I like the structure. And, sometimes, when I sit down to write, I’m blank, empty, depressed. I’ve got nothing, but the process of writing leads to something (or other). (Or not.)

It’s all really just a shot in the dark, isn’t it? But the important thing is to take a shot.

And, because of the relatively short gestation period from post to post, drool. reflects my state of mind in a different way than my photo projects.

drool. fulfills a function for me. Like my photo projects it’s a way to keep track and to reckon, to try to understand myself and the world, and to leave a trace of my passage through.

THE END OF THE FIRST BEGINNING

As I mentioned here a couple of weeks ago, I made a few first beginnings of the edit/sequence of my current project. Then I put that on hold and painted my kitchen floor. Unlike editing and sequencing photos, when you paint a floor you know when its done. Satisfying in a nice, simple way.

I’ve known for a while that relaxing into an edit, allowing down time for the back of your brain to process, is important. After all, that’s how I approach shooting my projects: slow photography. Let the thing you are studying seep into you. Think just enough, but not too much. The time I spent painting the floor was most beneficial. Not only did I get a swell floor, it also gave me time to rethink my approach to the edit/sequence, and to wonder a bit more about what this project might actually be about.

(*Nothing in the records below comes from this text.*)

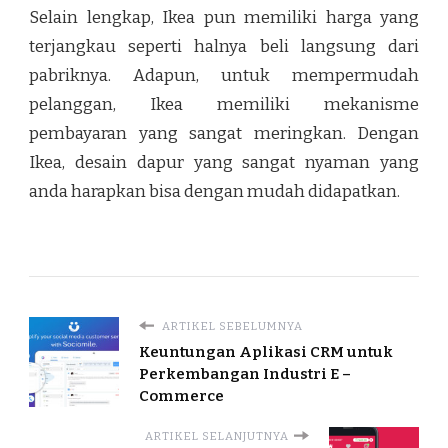
Selain lengkap, Ikea pun memiliki harga yang
terjangkau seperti halnya beli langsung dari
pabriknya. Adapun, untuk mempermudah
pelanggan, Ikea memiliki mekanisme
pembayaran yang sangat meringkan. Dengan
Ikea, desain dapur yang sangat nyaman yang
anda harapkan bisa dengan mudah didapatkan.
ARTIKEL SEBELUMNYA
Keuntungan Aplikasi CRM untuk
Perkembangan Industri E –
Commerce
ARTIKEL SELANJUTNYA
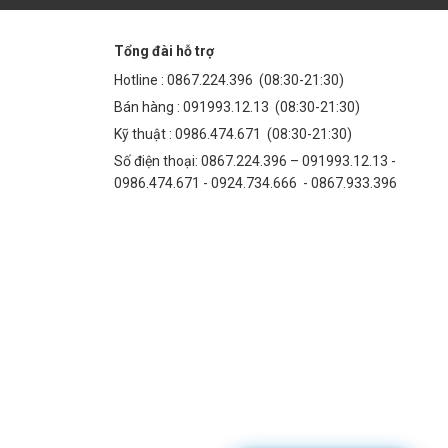
Tổng đài hỗ trợ
Hotline :
0867.224.396
(08:30-21:30)
Bán hàng :
091993.12.13
(08:30-21:30)
Kỹ thuật :
0986.474.671
(08:30-21:30)
Số điện thoại: 0867.224.396 – 091993.12.13 -
0986.474.671 - 0924.734.666 - 0867.933.396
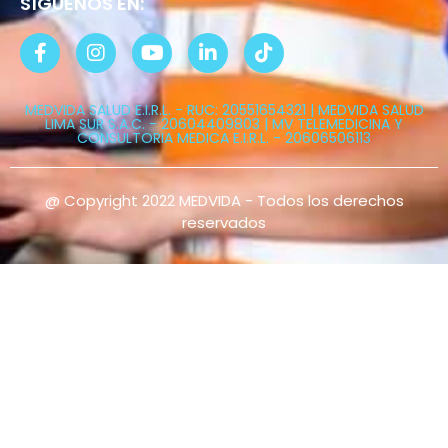
SÍGUENOS EN:
MEDVIDA SALUD E.I.R.L. - RUC: 20551654321 | MEDVIDA SALUD
LIMA SUR S.A.C. - 20604409803 | MV TELEMEDICINA Y
CONSULTORIA MEDICA E.I.R.L. - 20606506113
@ Copyright 2022 MEDVIDA - Todos los derechos
reservados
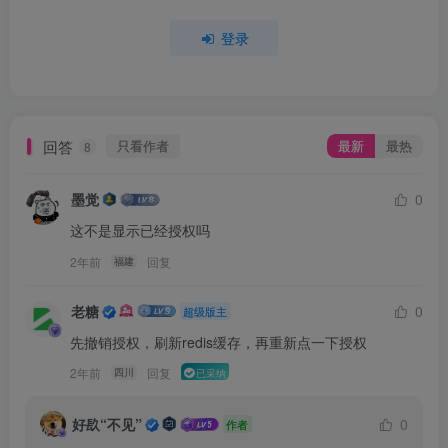
登录
回答
只看作者
最新
最热
8
墨觉
0
这不是显示已经授权吗
2年前
回复
福建
老糖
0
超级版主
先撤销授权，刷新redis缓存，再重新点一下授权
2年前
回复
四川
已采纳
好镹“不见”
0
作者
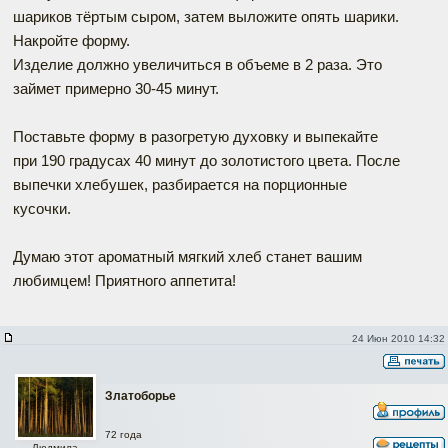
шариков тёртым сыром, затем выложите опять шарики.
Накройте форму.
Изделие должно увеличиться в объеме в 2 раза. Это
займет примерно 30-45 минут.
Поставьте форму в разогретую духовку и выпекайте
при 190 градусах 40 минут до золотистого цвета. После
выпечки хлебушек, разбирается на порционные
кусочки.
Думаю этот ароматный мягкий хлеб станет вашим
любимцем! Приятного аппетита!
24 Июн 2010 14:32
Златоборье
72 года
Людмила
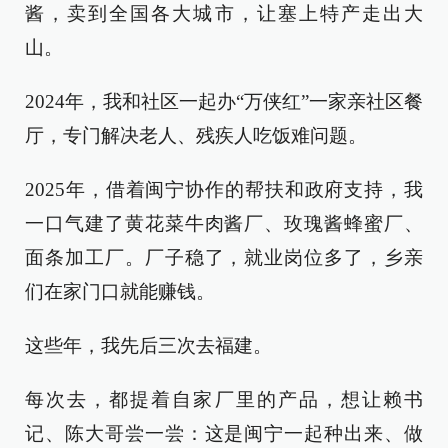
酱，卖到全国各大城市，让塞上特产走出大
山。
2024年，我和社区一起办“万侠红”一家亲社区餐
厅，专门解决老人、残疾人吃饭难问题。
2025年，借着闽宁协作的帮扶和政府支持，我
一口气建了黄花菜牛肉酱厂、玫瑰酱蜂蜜厂、
面条加工厂。厂子稳了，就业岗位多了，乡亲
们在家门口就能赚钱。
这些年，我先后三次去福建。
每次去，都提着自家厂里的产品，想让赖书
记、陈大哥尝一尝：这是闽宁一起种出来、做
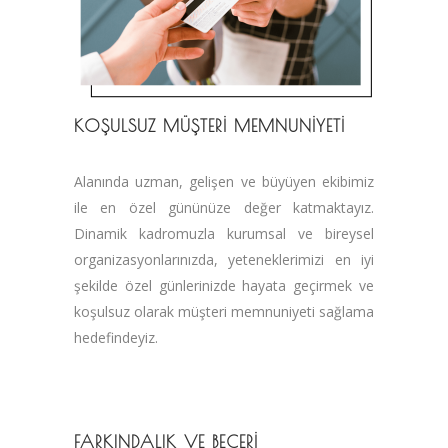
KOŞULSUZ MÜŞTERİ MEMNUNİYETİ
Alanında uzman, gelişen ve büyüyen ekibimiz
ile en özel gününüze değer katmaktayız.
Dinamik kadromuzla kurumsal ve bireysel
organizasyonlarınızda, yeteneklerimizi en iyi
şekilde özel günlerinizde hayata geçirmek ve
koşulsuz olarak müşteri memnuniyeti sağlama
hedefindeyiz.
FARKINDALIK VE BECERİ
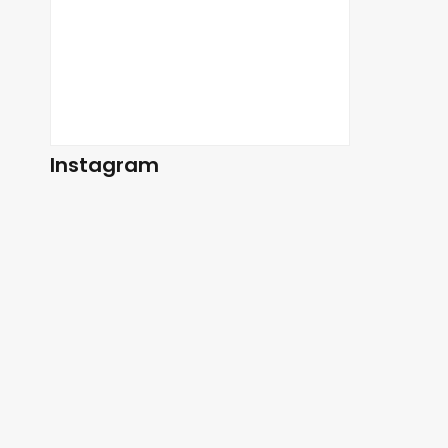
Instagram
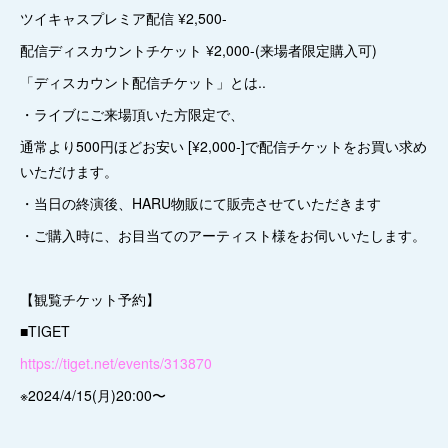
ツイキャスプレミア配信 ¥2,500-
配信ディスカウントチケット ¥2,000-(来場者限定購入可)
「ディスカウント配信チケット」とは..
・ライブにご来場頂いた方限定で、
通常より500円ほどお安い [¥2,000-]で配信チケットをお買い求め
いただけます。
・当日の終演後、HARU物販にて販売させていただきます
・ご購入時に、お目当てのアーティスト様をお伺いいたします。
【観覧チケット予約】
■TIGET
https://tiget.net/events/313870
※2024/4/15(月)20:00〜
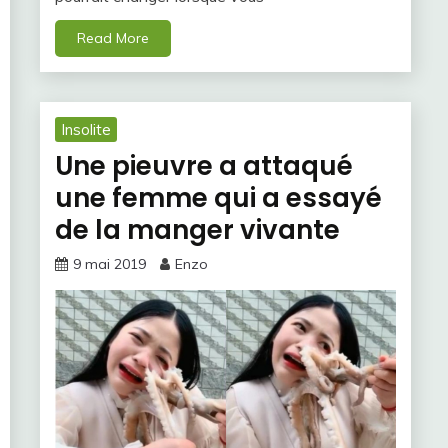
Read More
Insolite
Une pieuvre a attaqué
une femme qui a essayé
de la manger vivante
9 mai 2019
Enzo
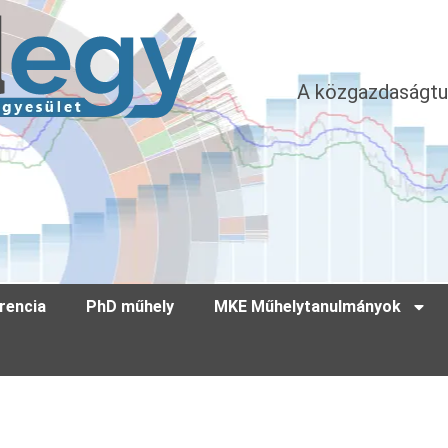
A közgazdaságtu
rencia
PhD műhely
MKE Műhelytanulmányok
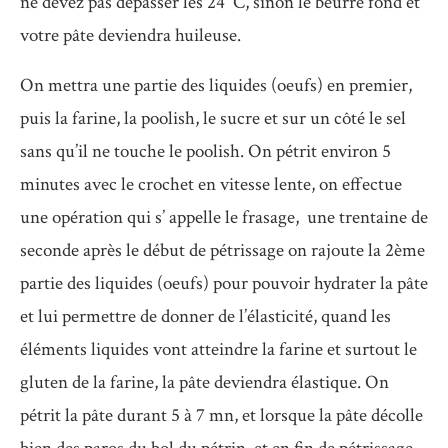
ne devez pas dépasser les 24° C, sinon le beurre fond et
votre pâte deviendra huileuse.
On mettra une partie des liquides (oeufs) en premier,
puis la farine, la poolish, le sucre et sur un côté le sel
sans qu’il ne touche le poolish. On pétrit environ 5
minutes avec le crochet en vitesse lente, on effectue
une opération qui s’ appelle le frasage, une trentaine de
seconde après le début de pétrissage on rajoute la 2ème
partie des liquides (oeufs) pour pouvoir hydrater la pâte
et lui permettre de donner de l’élasticité, quand les
éléments liquides vont atteindre la farine et surtout le
gluten de la farine, la pâte deviendra élastique. On
pétrit la pâte durant 5 à 7 mn, et lorsque la pâte décolle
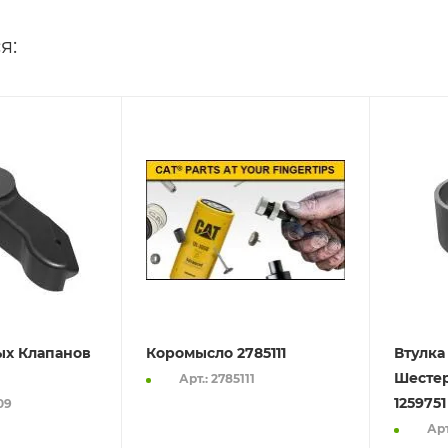
я:
ых Клапанов
Коромысло 2785111
Втулка
Шесте
Арт.: 2785111
1259751
09
Арт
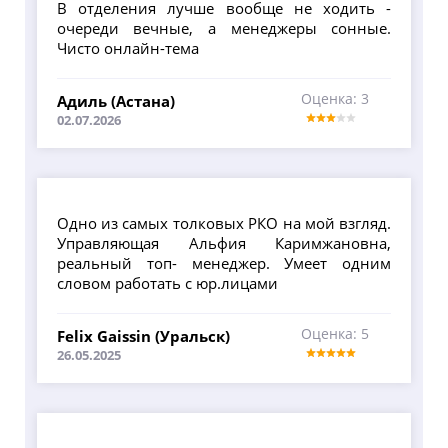
В отделения лучше вообще не ходить -
очереди вечные, а менеджеры сонные.
Чисто онлайн-тема
Оценка: 3
Адиль (Астана)
02.07.2026
Одно из самых толковых РКО на мой взгляд.
Управляющая Альфия Каримжановна,
реальный топ- менеджер. Умеет одним
словом работать с юр.лицами
Оценка: 5
Felix Gaissin (Уральск)
26.05.2025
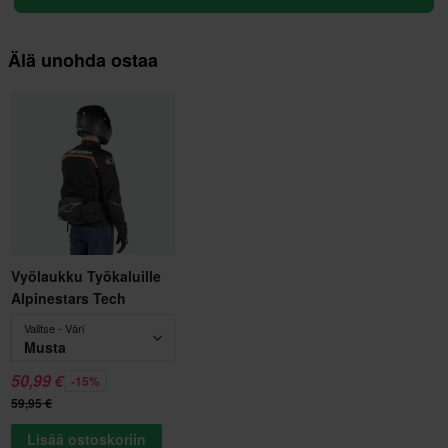
Älä unohda ostaa
Vyölaukku Työkaluille
Alpinestars Tech
Valitse - Väri
Musta
50,99 €
-15%
59,95 €
Lisää ostoskoriin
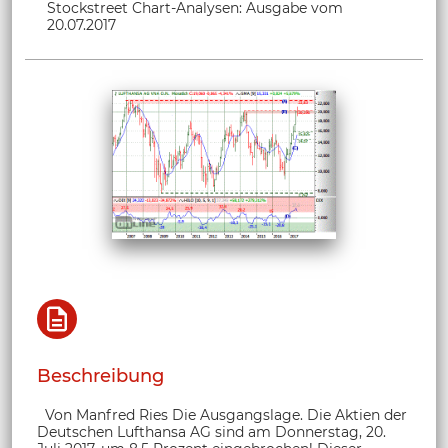
Stockstreet Chart-Analysen: Ausgabe vom
20.07.2017
Beschreibung
Von Manfred Ries Die Ausgangslage. Die Aktien der
Deutschen Lufthansa AG sind am Donnerstag, 20.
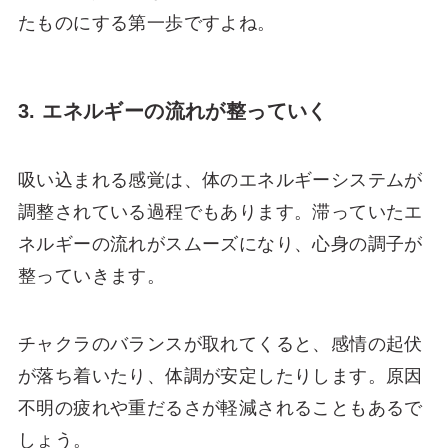
たものにする第一歩ですよね。
3. エネルギーの流れが整っていく
吸い込まれる感覚は、体のエネルギーシステムが
調整されている過程でもあります。滞っていたエ
ネルギーの流れがスムーズになり、心身の調子が
整っていきます。
チャクラのバランスが取れてくると、感情の起伏
が落ち着いたり、体調が安定したりします。原因
不明の疲れや重だるさが軽減されることもあるで
しょう。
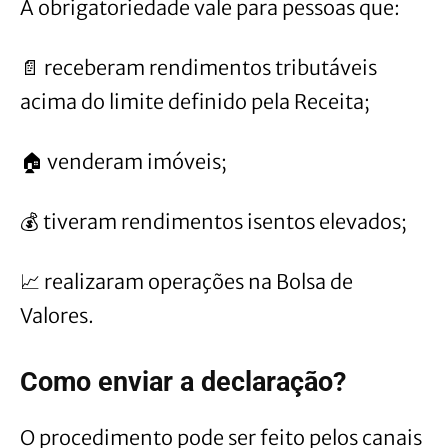
A obrigatoriedade vale para pessoas que:
📄 receberam rendimentos tributáveis
acima do limite definido pela Receita;
🏠 venderam imóveis;
💰 tiveram rendimentos isentos elevados;
📈 realizaram operações na Bolsa de
Valores.
Como enviar a declaração?
O procedimento pode ser feito pelos canais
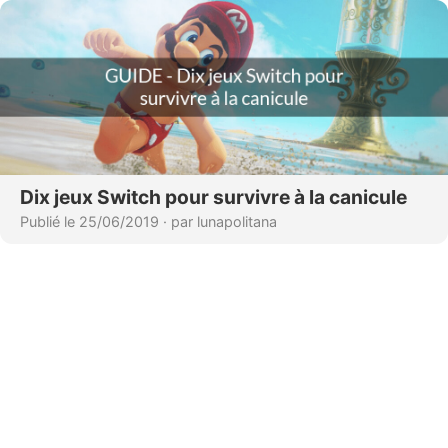
Dix jeux Switch pour survivre à la canicule
Publié le 25/06/2019
·
par lunapolitana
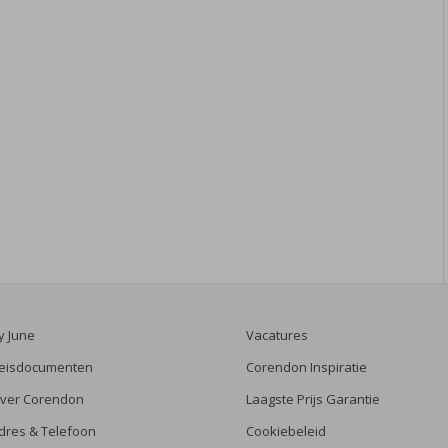
y June
Vacatures
eisdocumenten
Corendon Inspiratie
ver Corendon
Laagste Prijs Garantie
dres & Telefoon
Cookiebeleid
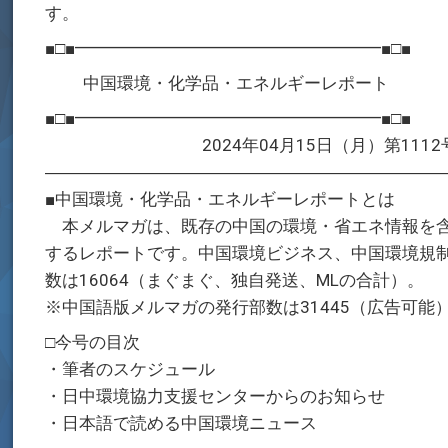
す。
■□■━━━━━━━━━━━━━━━━━━■□■
中国環境・化学品・エネルギーレポート
■□■━━━━━━━━━━━━━━━━━━■□■
2024年04月15日（月）第1112
―――――――――――――――――――――――
■中国環境・化学品・エネルギーレポートとは
本メルマガは、既存の中国の環境・省エネ情報を含
するレポートです。中国環境ビジネス、中国環境規
数は16064（まぐまぐ、独自発送、MLの合計）。
※中国語版メルマガの発行部数は31445（広告可能
□今号の目次
・筆者のスケジュール
・日中環境協力支援センターからのお知らせ
・日本語で読める中国環境ニュース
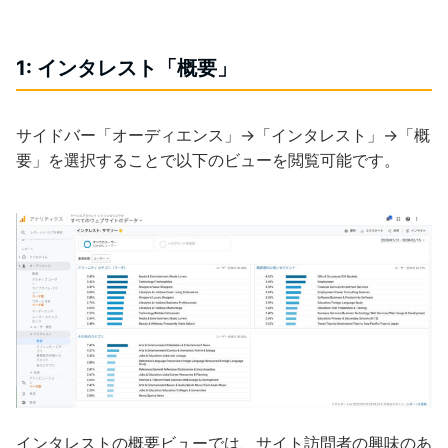
1: インタレスト「概要」
サイドバー「オーディエンス」→「インタレスト」→「概
要」を選択することで以下のビューを閲覧可能です。
インタレストの概要ビューでは、サイト訪問者の興味のあ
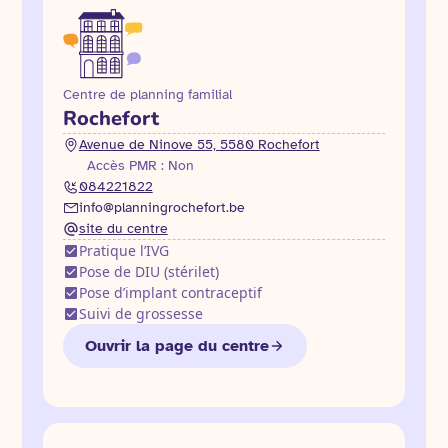
Centre de planning familial
Rochefort
Avenue de Ninove 55, 5580 Rochefort
Accès PMR : Non
084221822
info@planningrochefort.be
site du centre
Pratique l’IVG
Pose de DIU (stérilet)
Pose d’implant contraceptif
Suivi de grossesse
Ouvrir la page du centre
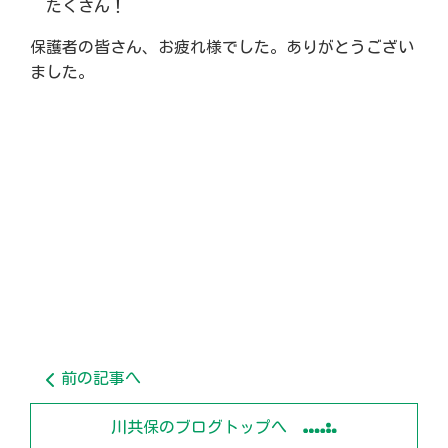
たくさん！
保護者の皆さん、お疲れ様でした。ありがとうござい
ました。
前の記事へ
川共保のブログトップへ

After the floor was finished I spent about 5 days, on and off, really moving images around. Did at least 20 iterations that were between 15 and 25 images long. Just to explore possibilities. I worked on possible pagination,  flow of content and feeling, figured out possible ways of ordering the whole thing.

Then I walked away from it again, realizing that it just kept changing, that my perspective was, for now, shot.

But I learned a lot, saw possibilities I didn’t know existed (except in my dreams). It’s still pretty clunky and very unresolved. There are obvious flaws in how the flow of images might be read, bad page turns and all the other stuff that happens when you’re trying to figure out a solution to a puzzle with a lot of moving parts, a puzzle that has no one correct solution. But some solutions are more correct that others, right?

Then what I did was, I showed a PDF of this, the end of the first beginning,  to a few random, non-photography people who just happened to be visiting (like my niece, and a couple of droppers-by). Listened to what they had to say.

And I sent it off to Colin Pantall and Timothy Archibald, two photographers who, in the past, have provided me with shrewd insight into what I’m doing. Their comments and perspective on some of my previous work changed how that work was presented.

Their initial comments really got my brain going. They agreed on certain directions and images but had opposite opinions on others. (One referenced Robert Frank, the other David Cronenberg!! If this project could even approach a marriage between those two sensibilities I’ll be a very happy camper.)

I’m fine with, and expect, varying opinions. One of the aims of this project is to create a book where the actual subject isn’t too nailed-down. On the other hand, varying opinions from trusted sources add to my confusion. But I wouldn’t have it any other way. I’m prepared to be (and to remain) confused. And I will continue to embrace contradiction.

So for now I’m just going to chill, do some thinking on my own and then get back to it again. And that will be the beginning of the second beginning.